Exciting out-of-equilibrium states in macromolecules through light pumping

TL;DR

This paper investigates how light energy absorbed by fluorophores attached to proteins can be transferred into vibrational modes, leading to coherent oscillations, and addresses the initial step of energy transfer from electronic excitation to phonons.

Contribution

It provides a theoretical analysis of the energy transfer process from electronic excitation to vibrational phonons in proteins under light pumping, filling a key gap in understanding.

Findings

Energy transfer from electronic to vibrational modes is feasible under specific conditions.

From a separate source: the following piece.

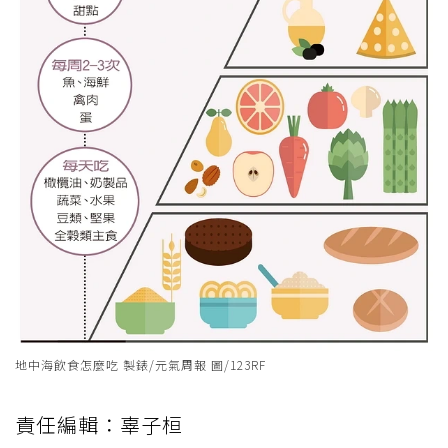
地中海飲食怎麼吃 製錶/元氣周報 圖/123RF
責任編輯：辜子桓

Light pumping can induce coherent vibrational oscillations in proteins.

Theoretical framework explains the initial energy transfer step.

Abstract

In the present paper we address the problem of the energy downconversion of the light absorbed by a protein into its internal vibrational modes. We consider the case in which the light receptors are fluorophores either naturally co-expressed with the protein or artificially covalently bound to some of its amino acids. In a recent work [Phys. Rev. X 8, 031061 (2018)], it has been experimentally found that by shining a laser light on the fluorophores attached to a protein the energy fed to it can be channeled into the normal mode of lowest frequency of vibration thus making the subunits of the protein coherently oscillate. Even if the phonon condensation phenomenon has been theoretically explained, the first step - the energy transfer from electronic excitation into phonon excitation - has been left open. The present work is aimed at filling this gap.